El 26 de abril, en las carreteras montañosas del norte de España, Nairo Quintana volvió a levantar un trofeo tras imponerse en la Vuelta a Asturias, una competencia que resolvió con un ataque decisivo en la etapa reina entre Llanes y Pola de Lena. Ese triunfo, construido sobre 152,2 kilómetros finales de control estratégico y defensa del liderato, marcó su primer título desde su regreso al Movistar Team y confirmó su vigencia en el pelotón internacional.
Sin embargo, antes de iniciarse en la práctica deportiva que lo llevaría a los más altos lugares deportivos, el consagrado ciclista tuvo que superar una difícil enfermedad durante su infancia.
¿Cuál fue la enfermedad infantil de Nairo Quintana?
Décadas antes de ese resultado en Europa, la historia de Naironman estuvo a punto de interrumpirse en su primer año de vida, en un contexto completamente distinto al de las grandes vueltas. El registro médico nunca fue concluyente, pero en la memoria familiar quedó marcado como un episodio límite.

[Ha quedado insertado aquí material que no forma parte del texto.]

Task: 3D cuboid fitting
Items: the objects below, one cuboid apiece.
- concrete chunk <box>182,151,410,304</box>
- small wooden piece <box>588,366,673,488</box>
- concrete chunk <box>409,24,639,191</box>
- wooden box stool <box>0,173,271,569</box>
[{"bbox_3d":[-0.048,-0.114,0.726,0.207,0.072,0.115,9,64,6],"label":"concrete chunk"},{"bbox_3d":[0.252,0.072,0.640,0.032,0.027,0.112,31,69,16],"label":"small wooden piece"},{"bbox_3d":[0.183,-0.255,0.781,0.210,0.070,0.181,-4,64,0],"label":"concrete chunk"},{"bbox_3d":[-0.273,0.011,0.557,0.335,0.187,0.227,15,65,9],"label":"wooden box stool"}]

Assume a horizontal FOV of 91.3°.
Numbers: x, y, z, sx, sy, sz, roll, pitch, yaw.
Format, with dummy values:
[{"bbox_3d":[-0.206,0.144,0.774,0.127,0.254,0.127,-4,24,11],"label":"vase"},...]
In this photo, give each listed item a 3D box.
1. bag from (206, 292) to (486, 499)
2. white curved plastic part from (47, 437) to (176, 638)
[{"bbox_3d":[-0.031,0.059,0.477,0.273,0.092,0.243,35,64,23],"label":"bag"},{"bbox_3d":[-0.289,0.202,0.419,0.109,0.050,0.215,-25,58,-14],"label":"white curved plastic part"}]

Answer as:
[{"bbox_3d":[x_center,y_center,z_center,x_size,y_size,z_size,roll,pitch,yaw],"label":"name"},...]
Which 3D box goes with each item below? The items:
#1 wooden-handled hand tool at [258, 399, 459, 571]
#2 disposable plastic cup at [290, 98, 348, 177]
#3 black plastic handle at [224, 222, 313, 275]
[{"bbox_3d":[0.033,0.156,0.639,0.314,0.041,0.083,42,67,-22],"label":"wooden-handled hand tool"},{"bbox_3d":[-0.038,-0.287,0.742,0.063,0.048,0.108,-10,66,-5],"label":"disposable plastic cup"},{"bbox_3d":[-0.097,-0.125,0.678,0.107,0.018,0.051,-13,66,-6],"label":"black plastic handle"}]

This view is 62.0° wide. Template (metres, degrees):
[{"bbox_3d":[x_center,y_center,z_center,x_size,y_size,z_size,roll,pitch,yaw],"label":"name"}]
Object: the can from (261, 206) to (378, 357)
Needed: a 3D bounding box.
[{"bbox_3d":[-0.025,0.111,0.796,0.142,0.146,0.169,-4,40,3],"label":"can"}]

Nacido el 4 de febrero de 1990 en Tunja, capital de Boyacá, Nairo Quintana creció en la vereda La Concepción, en el municipio de Cómbita, a unos 2.800 metros sobre el nivel del mar. En ese entorno rural, con cerca de 14.000 habitantes, se desarrolló un episodio que su familia recuerda como el momento más crítico de su infancia.
Según los relatos recogidos en su entorno cercano, el ciclista enfermó antes de cumplir un año, con síntomas persistentes que incluyeron diarrea constante, fiebre alta y episodios de deshidratación y vómitos, lo que obligó a sus padres, Luis Quintana y Eloísa Rojas, a buscar atención sin obtener un diagnóstico claro. La condición avanzó durante varias semanas.
¿Cómo se curó Nairo?
En medio de la incertidumbre, una vecina del sector atribuyó el cuadro a un fenómeno conocido en la tradición popular como “tentado de difunto”, una creencia extendida en zonas rurales de América Latina que asocia enfermedades graves en niños con el contacto cercano a un fallecido reciente. Aunque no tiene reconocimiento en la medicina científica, el caso fue tratado con remedios tradicionales basados en infusiones de raíces y hierbas.

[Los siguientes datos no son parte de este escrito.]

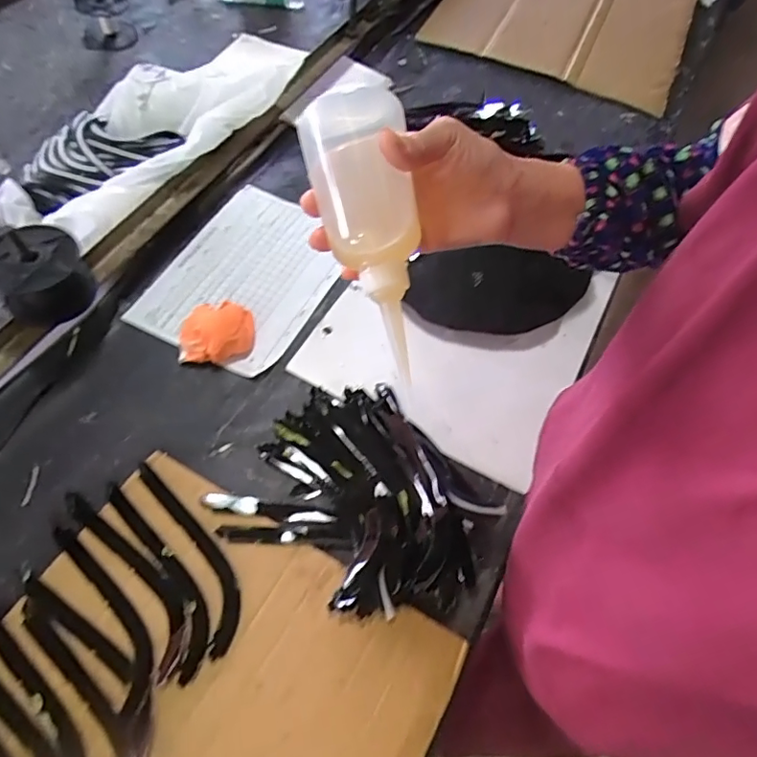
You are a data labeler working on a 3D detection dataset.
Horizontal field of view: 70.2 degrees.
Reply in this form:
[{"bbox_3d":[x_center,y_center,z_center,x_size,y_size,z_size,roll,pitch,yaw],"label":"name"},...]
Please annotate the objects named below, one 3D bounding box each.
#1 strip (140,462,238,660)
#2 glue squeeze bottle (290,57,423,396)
[{"bbox_3d":[-0.184,0.165,0.539,0.045,0.005,0.212,-25,64,-17],"label":"strip"},{"bbox_3d":[-0.003,-0.091,0.322,0.061,0.055,0.169,-11,82,-6],"label":"glue squeeze bottle"}]

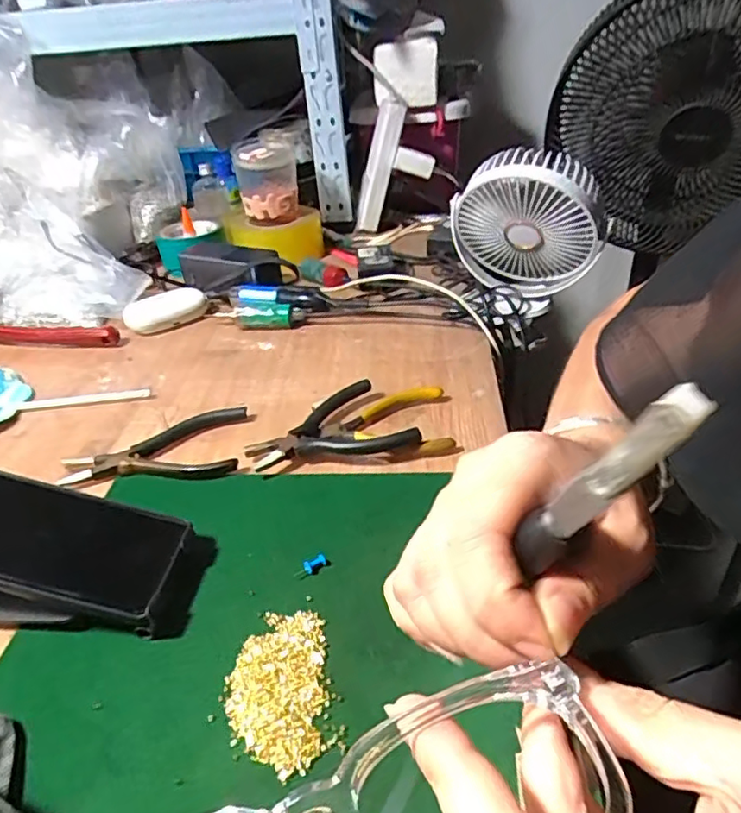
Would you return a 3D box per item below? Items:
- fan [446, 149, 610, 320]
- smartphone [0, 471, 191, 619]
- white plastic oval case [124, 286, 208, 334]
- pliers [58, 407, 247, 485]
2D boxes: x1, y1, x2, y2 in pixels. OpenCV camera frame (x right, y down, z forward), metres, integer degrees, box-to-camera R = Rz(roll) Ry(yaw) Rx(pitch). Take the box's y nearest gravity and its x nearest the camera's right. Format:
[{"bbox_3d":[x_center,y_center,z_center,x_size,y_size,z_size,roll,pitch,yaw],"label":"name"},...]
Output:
[{"bbox_3d":[0.165,-0.190,0.634,0.153,0.165,0.090,6,35,15],"label":"fan"},{"bbox_3d":[-0.200,0.077,0.357,0.162,0.010,0.076,16,35,-4],"label":"smartphone"},{"bbox_3d":[-0.245,-0.116,0.710,0.094,0.033,0.051,-24,38,-26],"label":"white plastic oval case"},{"bbox_3d":[-0.176,0.035,0.490,0.138,0.014,0.080,-7,34,-3],"label":"pliers"}]

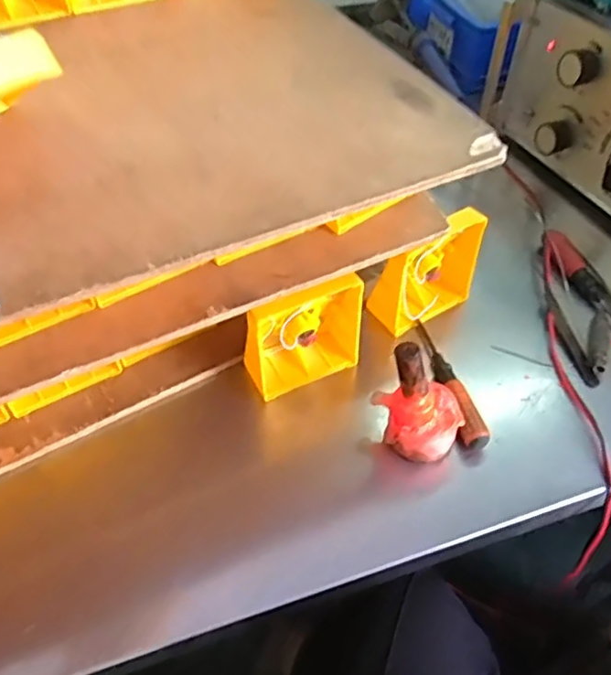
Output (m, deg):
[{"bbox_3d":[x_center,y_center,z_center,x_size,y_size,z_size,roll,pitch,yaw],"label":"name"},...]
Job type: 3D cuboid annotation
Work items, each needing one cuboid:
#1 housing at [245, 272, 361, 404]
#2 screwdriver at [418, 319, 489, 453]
[{"bbox_3d":[-0.001,-0.011,0.443,0.097,0.091,0.047,-23,53,-19],"label":"housing"},{"bbox_3d":[0.106,0.031,0.453,0.018,0.020,0.121,-11,50,-10],"label":"screwdriver"}]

Los testimonios coinciden en que la preparación incluía extractos de plantas provenientes de al menos nueve árboles distintos, administrados en pequeñas dosis. El objetivo era detener los síntomas gastrointestinales y estabilizar al menor. Tras varios días de consumo, el cuadro comenzó a ceder de forma progresiva, hasta que el niño logró recuperarse.
Ese episodio ocurrió hacia finales de 1990 o en el primer mes de 1991. La recuperación permitió que Nairo Quintana continuara su desarrollo sin secuelas visibles, integrándose posteriormente a las labores familiares en el campo y al sistema escolar rural. En su infancia, Nairo dividía el tiempo entre el estudio y las actividades agrícolas, incluyendo el cuidado de animales y cultivos de papa, maíz y arveja.

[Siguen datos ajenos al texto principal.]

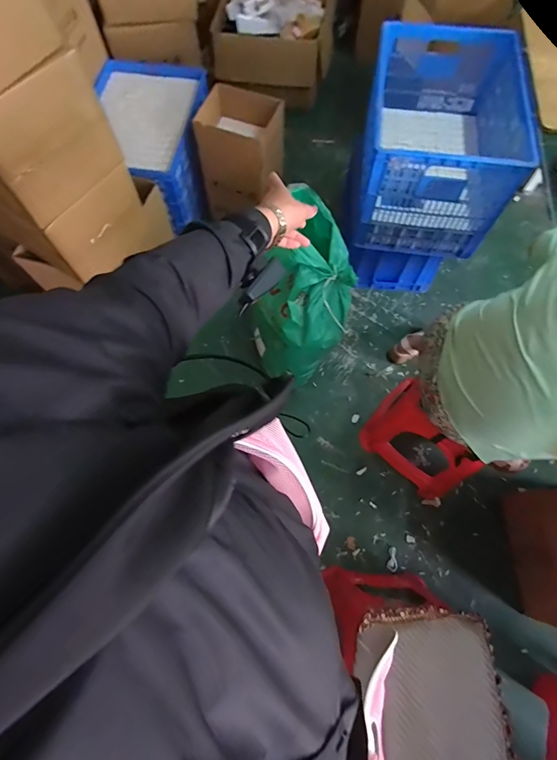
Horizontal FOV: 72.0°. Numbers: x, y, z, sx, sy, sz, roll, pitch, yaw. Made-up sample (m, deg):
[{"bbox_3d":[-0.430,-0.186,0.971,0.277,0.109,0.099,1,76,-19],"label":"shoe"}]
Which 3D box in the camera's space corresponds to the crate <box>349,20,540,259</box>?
[{"bbox_3d":[0.566,-0.914,1.431,0.485,0.384,0.763,7,68,3],"label":"crate"}]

Años más tarde, hacia 2005, ya con 15 años, participó en una de sus primeras competencias informales en bicicleta, en un recorrido de aproximadamente 50 kilómetros entre Arcabuco y el Alto de Sota. Ese episodio marcaría el inicio documentado de su relación competitiva con el ciclismo.
Décadas después, el mismo niño que superó un cuadro crítico en su primer año de vida consolidó una carrera profesional con títulos en grandes vueltas, incluyendo el Giro de Italia (2014) y la Vuelta a España (2016), además de múltiples victorias en Europa.